Variability in modelled airborne dust mineralogy derived from global soil composition uncertainties

Dust aerosols consist on a variety of minerals with different physic and chemical properties. As such, they interact with short and long wave radiation, potentially form clouds, act as nutrients modulating biogeochemical cycles, or influence atmospheric chemistry, differently. Most current state-of-the-art Earth System Models (ESMs) neglect the complexity in dust composition, mainly due to computational constraints, but also to the existing uncertainties in the size resolved composition of parent soils, the resulting distribution of minerals in airborne dust, and the scarcity of observations to constrain them.

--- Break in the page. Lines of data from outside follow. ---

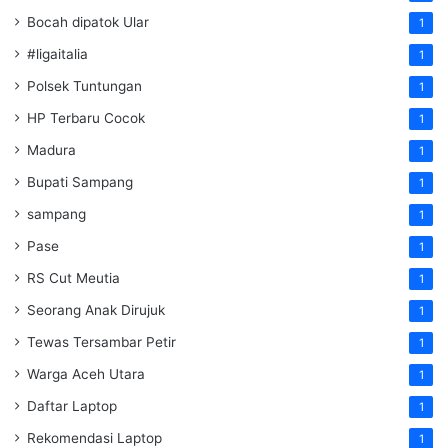
Bocah dipatok Ular
1
#ligaitalia
1
Polsek Tuntungan
1
HP Terbaru Cocok
1
Madura
1
Bupati Sampang
1
sampang
1
Pase
1
RS Cut Meutia
1
Seorang Anak Dirujuk
1
Tewas Tersambar Petir
1
Warga Aceh Utara
1
Daftar Laptop
1
Rekomendasi Laptop
1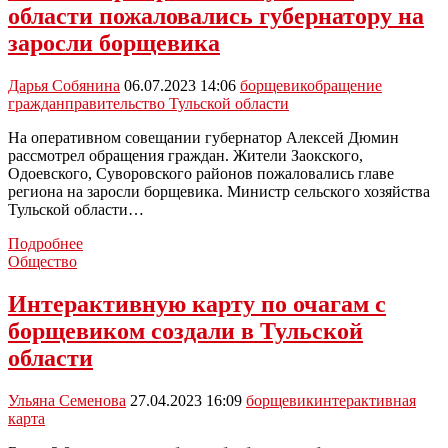
области пожаловались губернатору на
заросли борщевика
Дарья Собянина
06.07.2023 14:06
борщевик
обращение
граждан
правительство Тульской области
На оперативном совещании губернатор Алексей Дюмин
рассмотрел обращения граждан. Жители Заокского,
Одоевского, Суворовского районов пожаловались главе
региона на заросли борщевика. Министр сельского хозяйства
Тульской области…
Жители
Подробнее
трех
Общество
районов
Тульской
Интерактивную карту по очагам с
области
борщевиком создали в Тульской
пожаловались
губернатору
области
на
заросли
Ульяна Семенова
27.04.2023 16:09
борщевик
интерактивная
борщевика
карта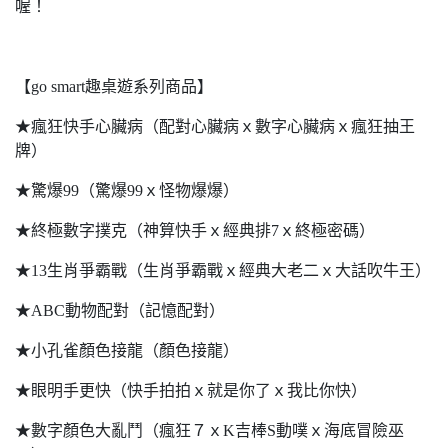
喔！
【go smart趣桌遊系列商品】
★瘋狂快手心臟病（配對心臟病ｘ數字心臟病ｘ瘋狂抽王
牌）
★驚爆99（驚爆99ｘ怪物爆爆）
★終極數字撲克（神算快手ｘ經典排7ｘ終極密碼）
★13生肖爭霸戰（生肖爭霸戰ｘ經典大老二ｘ大話吹牛王）
★ABC動物配對（記憶配對）
★小孔雀顏色接龍（顏色接龍）
★眼明手更快（快手拍拍ｘ就是你了ｘ我比你快）
★數字顏色大亂鬥（瘋狂７ｘK吉棒S動噗ｘ海底冒險巫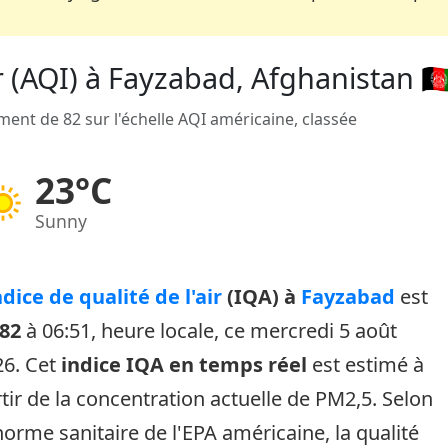
ir (AQI) à Fayzabad, Afghanistan 🇦
ment de 82 sur l'échelle AQI américaine, classée
23°C
Sunny
ndice de qualité de l'air
(IQA) à
Fayzabad
est
82
à 06:51, heure locale, ce mercredi 5 août
26. Cet
indice IQA en temps réel
est estimé à
tir de la concentration actuelle de PM2,5. Selon
norme sanitaire de l'EPA américaine, la qualité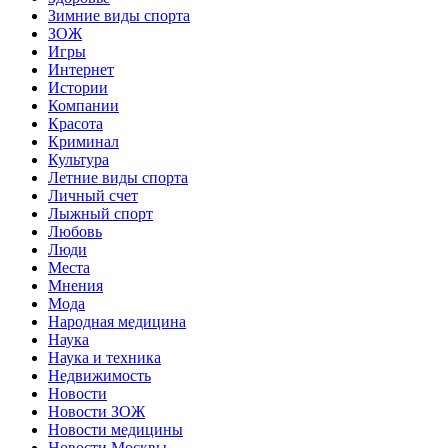
Зимние виды спорта
ЗОЖ
Игры
Интернет
Истории
Компании
Красота
Криминал
Культура
Летние виды спорта
Личный счет
Лыжный спорт
Любовь
Люди
Места
Мнения
Мода
Народная медицина
Наука
Наука и техника
Недвижимость
Новости
Новости ЗОЖ
Новости медицины
Новости Москвы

Within this work, we assess the variability of global dust composition due to uncertainties in the characterization of the parent soil mineralogy. To that end, we consider two available global soil mineralogy atlases, developed by Claquin et al. (1999) –C1999- and Journet et al. (2014) –J2014-, which represent respectively 8 and 12 relevant minerals for climate (namely: illite, smectite/montmorillonite, kaolinite, calcite, gypsum, hematite, quartz, and feldspars in C1999, and those plus chlorite, vermiculite, goethite, and mica in J2014). Thanks to a recently developed feature of the MONARCH atmospheric-chemistry model, we are able to explicitly resolve the minerals’ atmospheric cycle. Therefore, we define two global experiments to assess changes on airborne dust composition attributed to the soil mineralogy assumptions and provide a measure of their variability. We also perform a preliminary evaluation of the global mineralogy results against available observations of mineral fractions in surface dust concentration.

Our results will inform the climate modelling community about the potential variability in dust composition, an aspect that will gain relevance as ESMs continue growing in complexity and new processes to better characterize aerosols’ forcing or biogeochemical cycles are added. Further observational constraints, such as those that will derive from the EMIT NASA mission on soil composition or the FRAGMENT experimental campaigns on airborne dust characterization, will be key in the near future to improve our understanding of the impact of dust mineralogy on fundamental climate features.